Australians in these households are spending more than they are earning, said CHOICE CEO Alan Kirkland.

“That means that they have to make difficult choices, like whether to put food on the table or keep up with repayments. If they can't maintain the juggling act, they risk losing their homes,” Kirkland said.

The Morrison Government attempted to repeal responsible lending laws in what Treasurer Josh Frydenberg said was necessary to stimulate the economy and reduce red tape.

But the plans appeared to be killed when crossbench senator Pauline Hanson joined independent senator Jacqui Lambie and Labor in opposing the bill.

“Now is not the time to give more power to the banks," said Kirkland.

CHOICE has long advocated for the responsible lending laws to stay in place, leading a petition signed by more than 39,000 Australians and 125 organisations to keep safe lending laws in place.

Here’s the full list of 10 suburbs with the highest rate of mortgage stress:

(Source: Choice)
(Source: Choice)
(Source: Choice)
(Source: Choice)
(Source: Choice)
(Source: Choice)

The rise of mortgage stress

As house prices skyrocket ten times faster than wage growth, which has remained more or less flat for years, more and more of Australians’ incomes are going to paying their mortgage repayments.

One-in-five Aussies, or some 783,000 people, suffered from mortgage stress in the three months to November 2020, Roy Morgan data reveals.

The COVID-19 pandemic also served to worsen mortgage stress, with ABS data revealing employees experiencing at least one mortgage stressor rose from 31 per cent to 38 per cent in the 2020 June quarter, the first time in nine months.

What to do if you’re in mortgage stress

If you’re struggling to keep up with your mortgage repayments, the first thing you should do is speak to your lender.

While the blanket pause on mortgage repayments has ended, lenders have indicated they are still willing to negotiate with their customers on a case-by-case basis if they are experiencing financial difficulty.

If you’re currently paying more than the minimum, think about bringing your repayment amounts down, or change the frequency of your payments.

Other options include restructuring your loan, like moving to a fixed rate or to a split variable/fixed arrangement, or refinancing with a new lender, since interest rates are at an all-time low, though this may come with some fees and charges.

And if you are experiencing financial hardship, get in touch with a financial counsellor for free through the National Debt Helpline at 1800 007 007.

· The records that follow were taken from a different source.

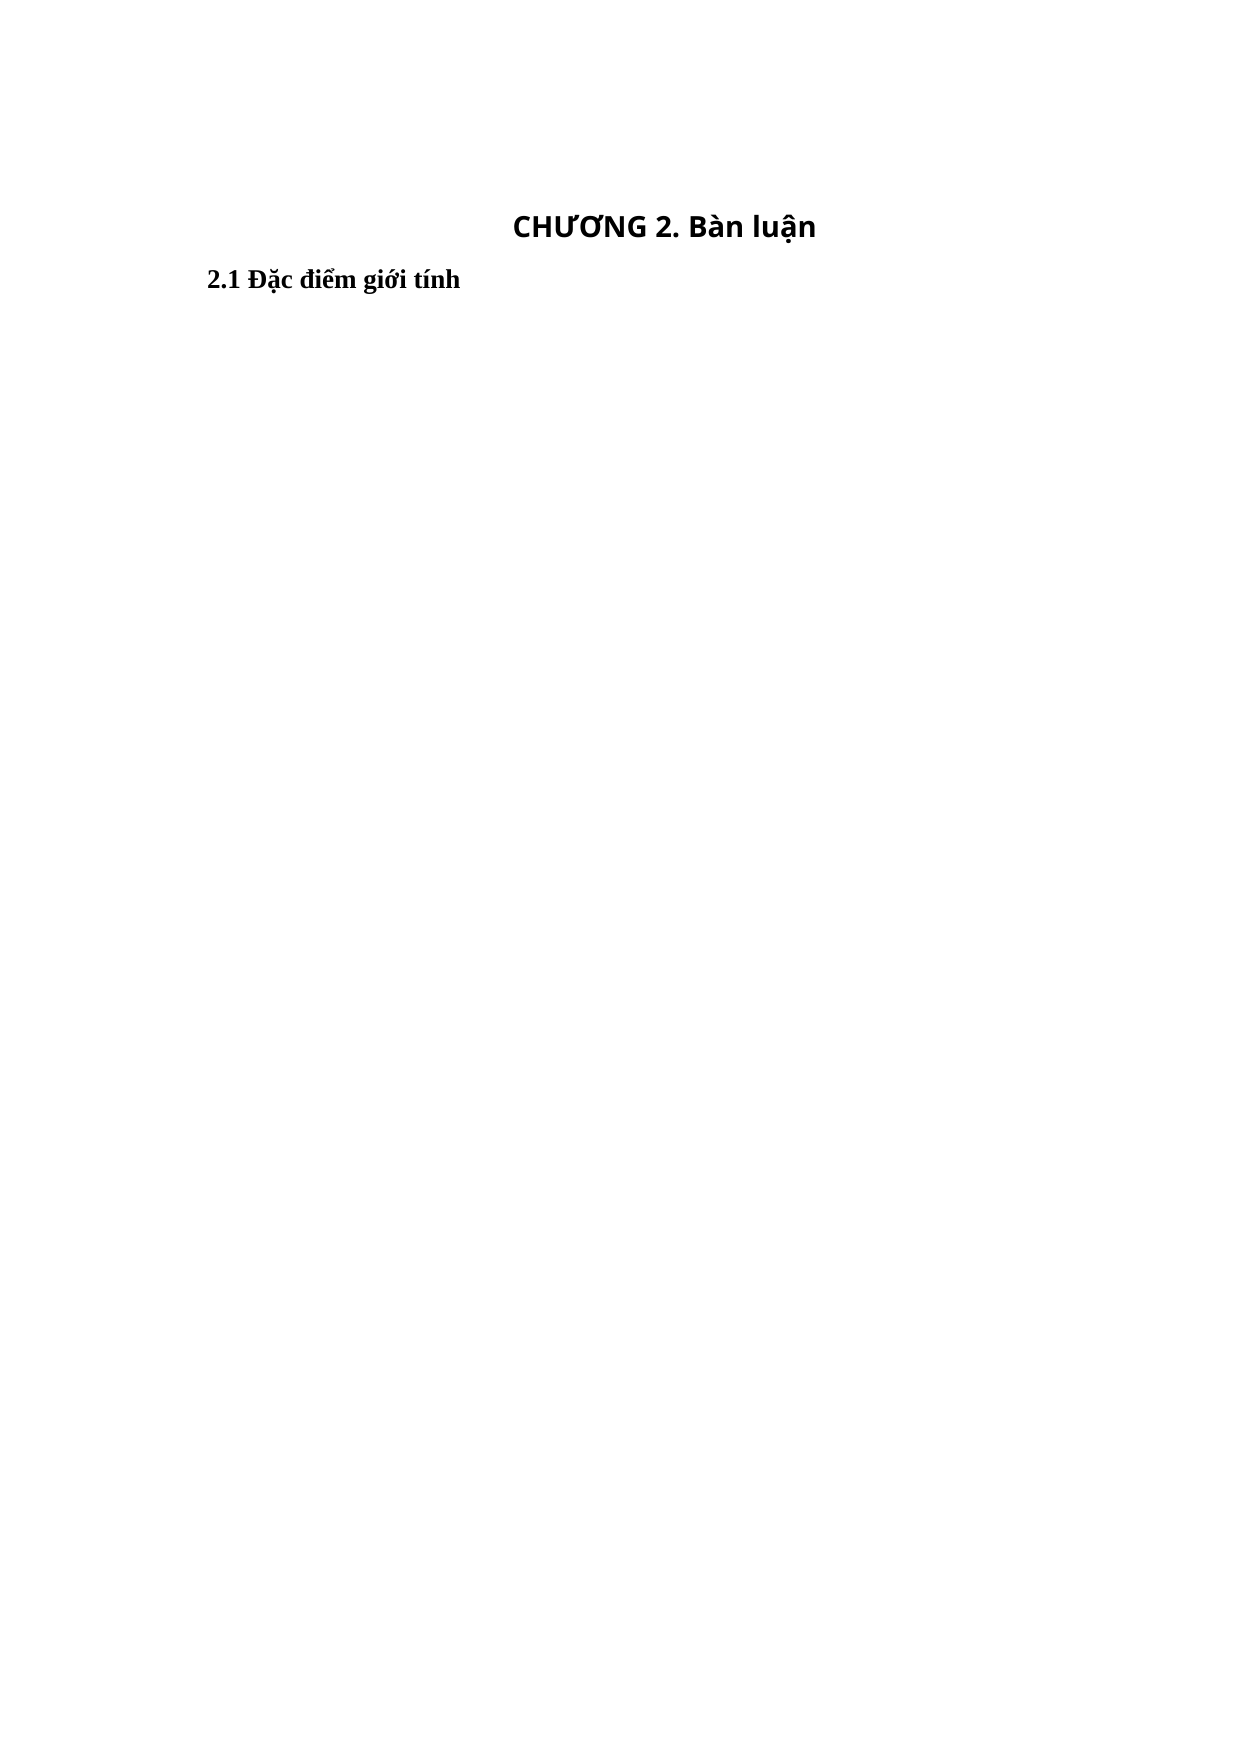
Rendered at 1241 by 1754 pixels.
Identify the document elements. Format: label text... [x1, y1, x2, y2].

subtitle Bàn luận [207, 207, 1122, 246]
subtitle Đặc điểm giới tính [207, 263, 1122, 294]
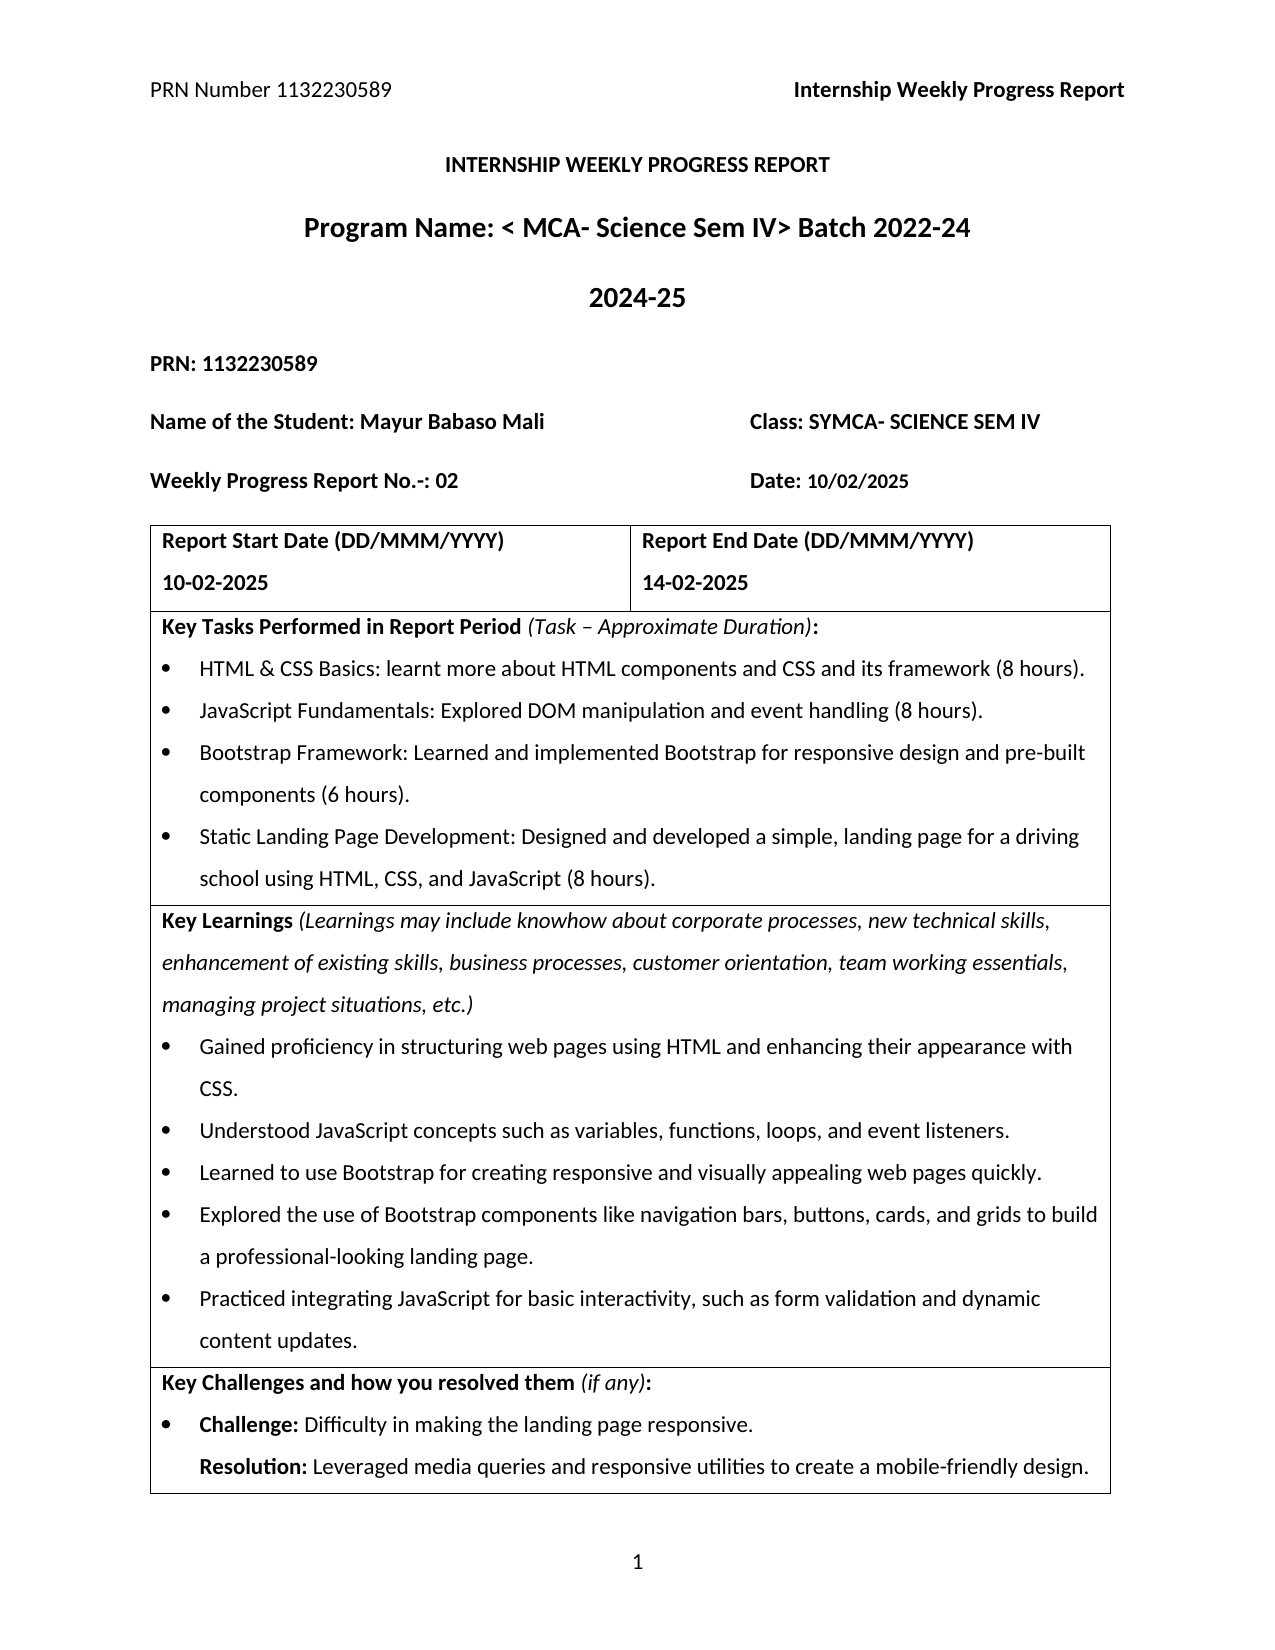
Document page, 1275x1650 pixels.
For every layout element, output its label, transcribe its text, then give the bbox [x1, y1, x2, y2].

table_header Report End Date (DD/MMM/YYYY) 14-02-2025 [631, 526, 1110, 611]
text PRN: 1132230589 [150, 349, 1125, 377]
text 2024-25 [150, 279, 1125, 314]
text INTERNSHIP WEEKLY PROGRESS REPORT [150, 150, 1125, 178]
table_cell Key Challenges and how you resolved them (if any): Challenge: Difficulty in making the landing page responsive. Resolution: Leveraged media queries and responsive utilities to create a mobile-friendly design. Challenge: Implementing interactive features with JavaScript. Resolution: Practiced DOM manipulation and event handling with small projects, such as a dynamic gallery image slider for the driving school landing page. [151, 1368, 1110, 1493]
text Program Name: < MCA- Science Sem IV> Batch 2022-24 [150, 209, 1125, 244]
text Name of the Student: Mayur Babaso Mali Class: SYMCA- SCIENCE SEM IV [150, 407, 1125, 436]
table_header Report Start Date (DD/MMM/YYYY) 10-02-2025 [151, 526, 630, 611]
table_cell Key Learnings (Learnings may include knowhow about corporate processes, new technical skills, enhancement of existing skills, business processes, customer orientation, team working essentials, managing project situations, etc.) Gained proficiency in structuring web pages using HTML and enhancing their appearance with CSS. Understood JavaScript concepts such as variables, functions, loops, and event listeners. Learned to use Bootstrap for creating responsive and visually appealing web pages quickly. Explored the use of Bootstrap components like navigation bars, buttons, cards, and grids to build a professional-looking landing page. Practiced integrating JavaScript for basic interactivity, such as form validation and dynamic content updates. [151, 906, 1110, 1367]
table_cell Key Tasks Performed in Report Period (Task – Approximate Duration): HTML & CSS Basics: learnt more about HTML components and CSS and its framework (8 hours). JavaScript Fundamentals: Explored DOM manipulation and event handling (8 hours). Bootstrap Framework: Learned and implemented Bootstrap for responsive design and pre-built components (6 hours). Static Landing Page Development: Designed and developed a simple, landing page for a driving school using HTML, CSS, and JavaScript (8 hours). [151, 612, 1110, 905]
text Weekly Progress Report No.-: 02 Date: 10/02/2025 [150, 466, 1125, 494]
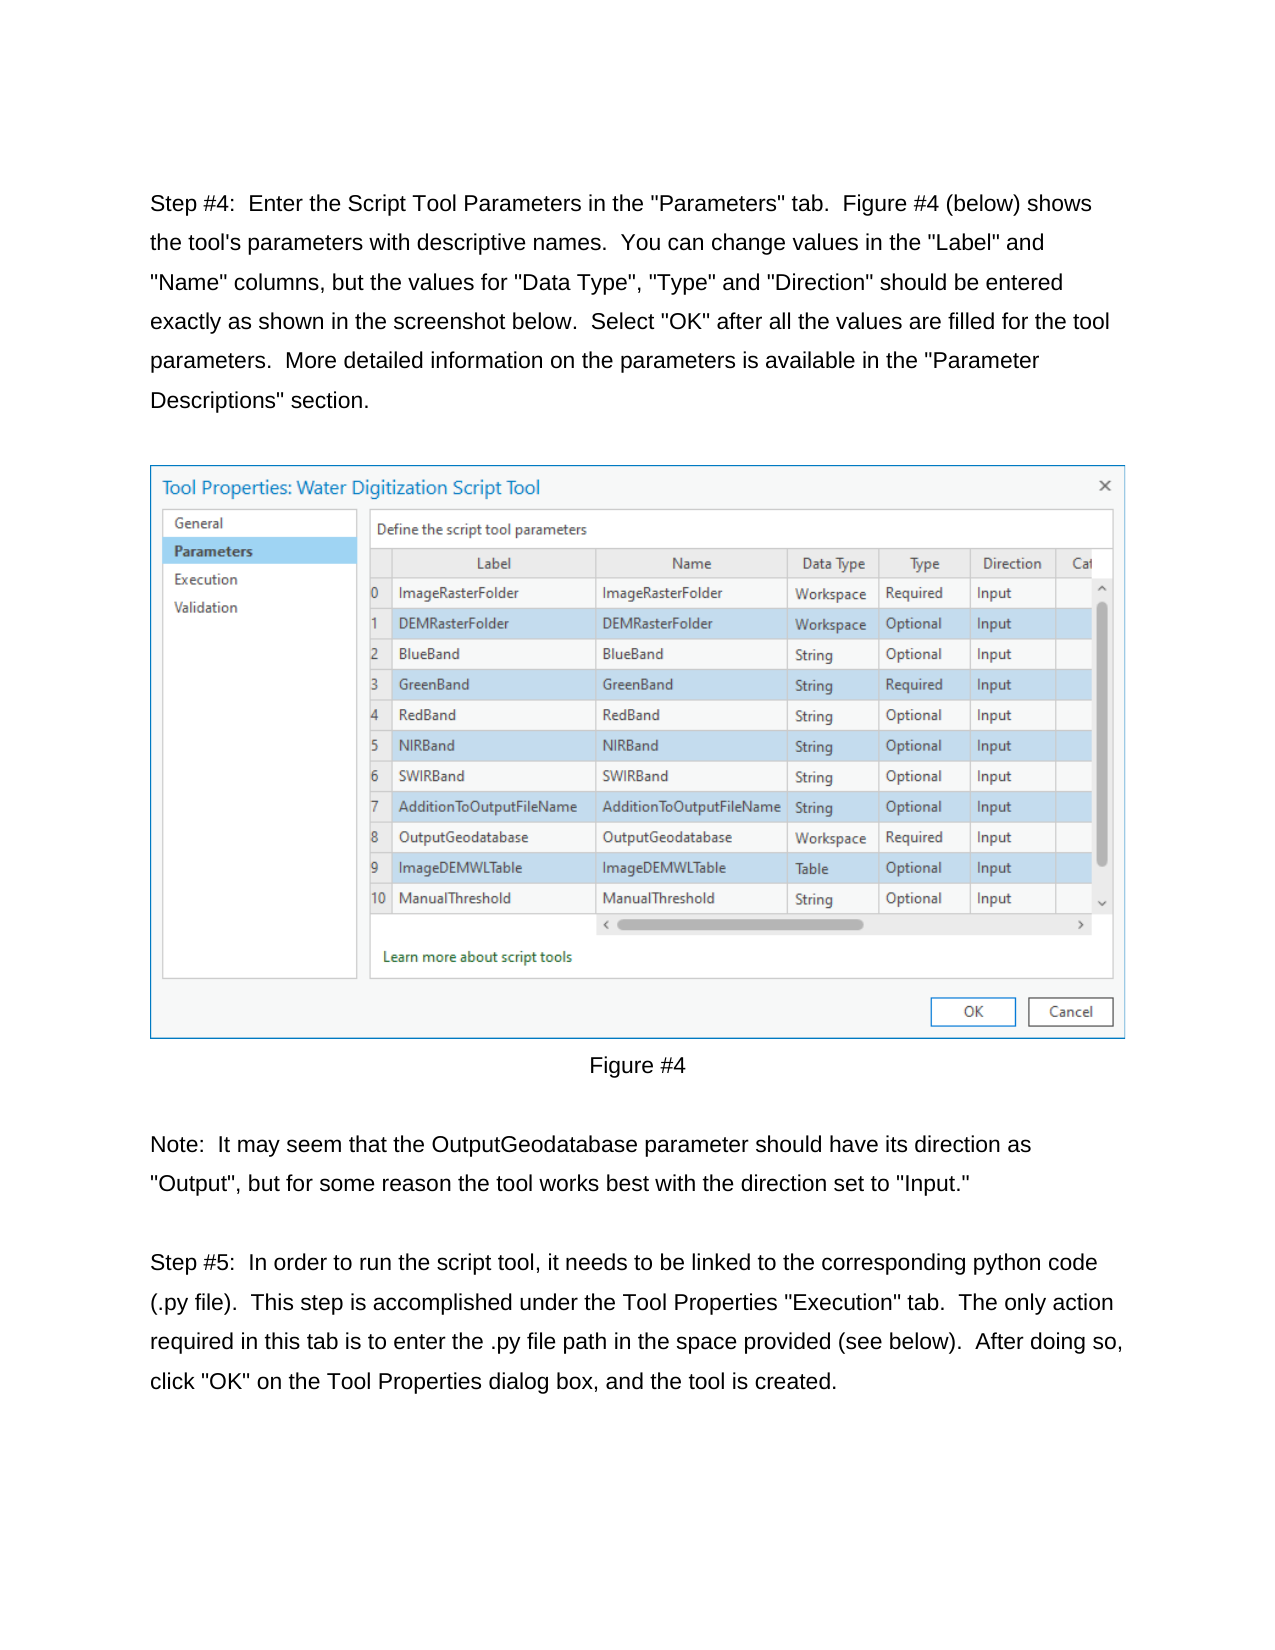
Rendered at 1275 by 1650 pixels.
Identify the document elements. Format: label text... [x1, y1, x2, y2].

The National Debt Helpline also provides a map to help you find financial counsellors in your area.

It’s better to seek help as early as possible, said Financial Counselling Australia director of policy and campaigns Lauren Levin.

“As a general rule of thumb, you would want anyone who’s struggling to get help sooner rather than later, because you generally have more options if you get help sooner,” Levin told Canstar.

“Lots of different people seek help for things like losing their job or having their number of hours of paid work decreased, but they’ve still got the same regular commitments. Relationship issues and relationship breakdown can also mean people need help.”

“Financial stress is really difficult and that’s why you have to get help early. Anecdotally we hear that women seek help earlier than men, sort of like with going to the doctor.”